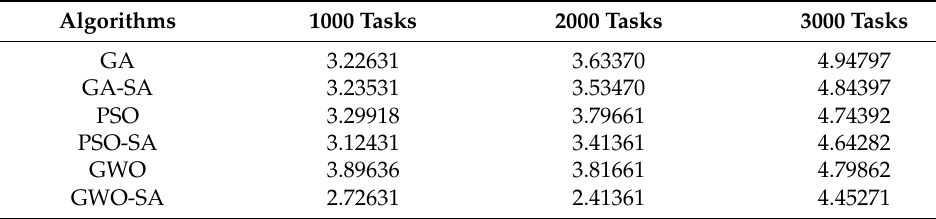
Table 6. Load Variations.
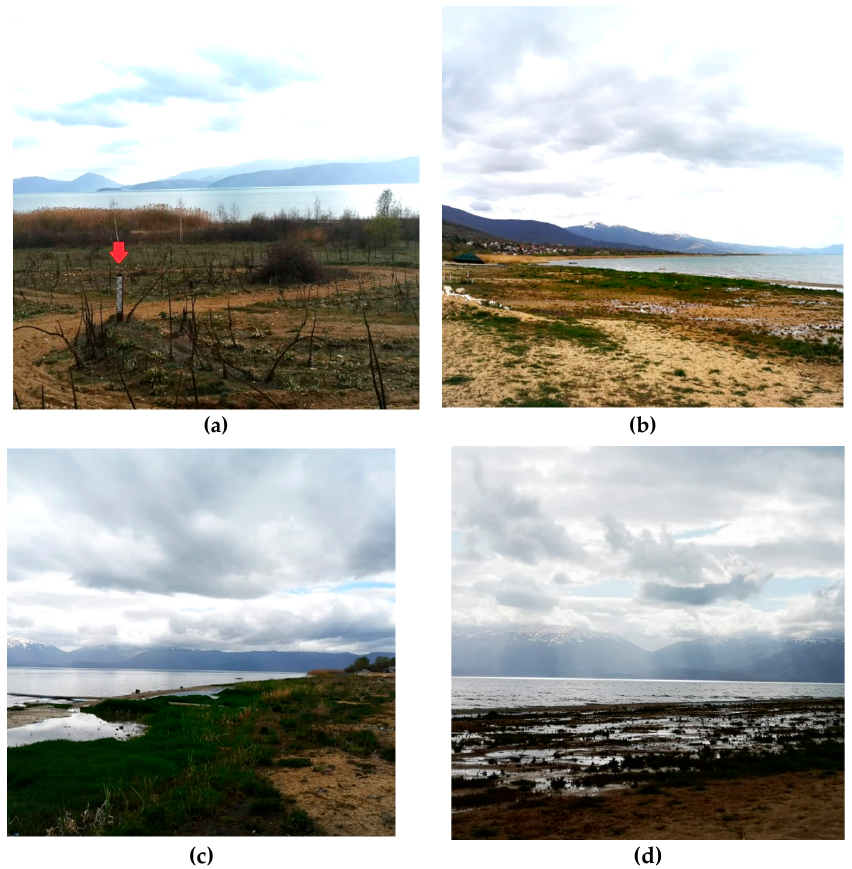
Figure A1. The current state of Prespa Lake´s shore in Pretor (spring 2022). The shoreline has receded for several hundred meters over the past few decades. ( a ) View to SW. A water level gauge (red arrow) can be seen that was in use a few decades ago, now showing where the water frontline once was. ( b ) View to S. ( c , d ) View to W to Mount Galichica. Source: N.A.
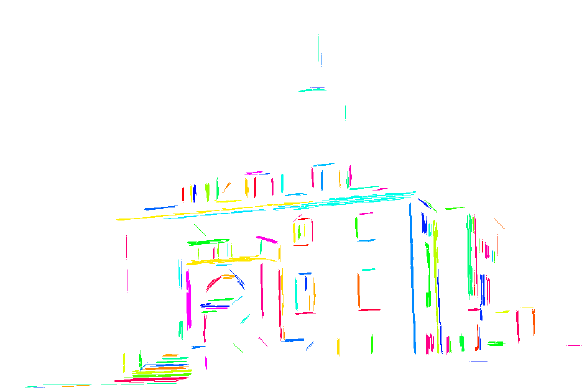
Figure 7: Segmentation result in relation to figure 2, each seg- ment is drawn in a different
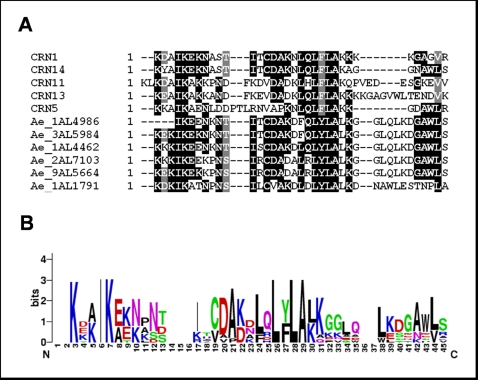
Identification of conserved amino acid residues at the N-terminal extremities of P. infestans and A. euteiches CRN sequences.A, multiple alignment of A. euteiches like CRNs and P. infestans CRNs (CRN1, CRN5, CRN11, CRN14) showing the highest homology to A. euteiches sequences. B, consensus sequence pattern calculated using Weblogo showing the most conserved amino acid residues.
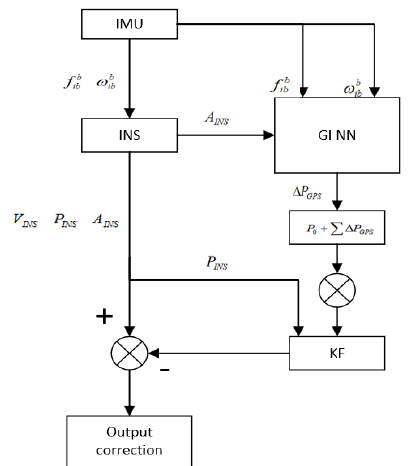
Figure 5 . GI-NN auxiliary GNSS/INS integrated navigation system structure diagram when predicting mode.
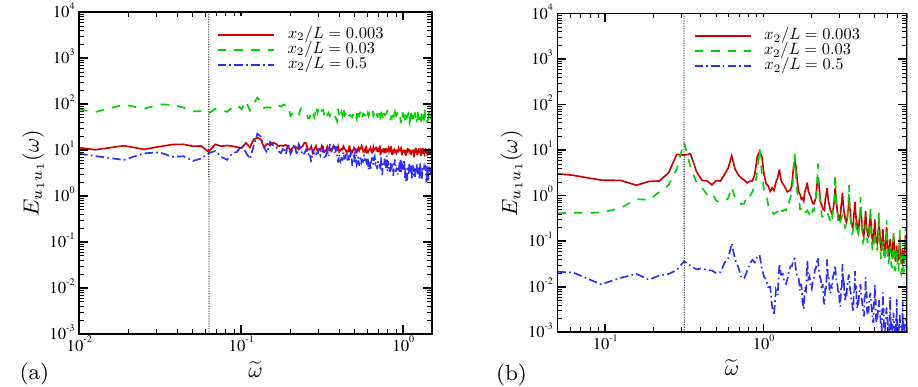
Figure 12. Temporal power spectral density of horizontal velocity at several wall-normal locations. The vertical dotted lines indicate the external AC frequencies ( a )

PROBLEM DETAILS:
All of the data is to be reproduced exactly, with the pictures left out.

EXERCISE OUTPUT:
Table 6. Load Variations.
Figure A1. The current state of Prespa Lake´s shore in Pretor (spring 2022). The shoreline has receded for several hundred meters over the past few decades. ( a ) View to SW. A water level gauge (red arrow) can be seen that was in use a few decades ago, now showing where the water frontline once was. ( b ) View to S. ( c , d ) View to W to Mount Galichica. Source: N.A.
Figure 7: Segmentation result in relation to figure 2, each seg- ment is drawn in a different
Identification of conserved amino acid residues at the N-terminal extremities of P. infestans and A. euteiches CRN sequences.A, multiple alignment of A. euteiches like CRNs and P. infestans CRNs (CRN1, CRN5, CRN11, CRN14) showing the highest homology to A. euteiches sequences. B, consensus sequence pattern calculated using Weblogo showing the most conserved amino acid residues.
Figure 5 . GI-NN auxiliary GNSS/INS integrated navigation system structure diagram when predicting mode.
Figure 12. Temporal power spectral density of horizontal velocity at several wall-normal locations. The vertical dotted lines indicate the external AC frequencies ( a )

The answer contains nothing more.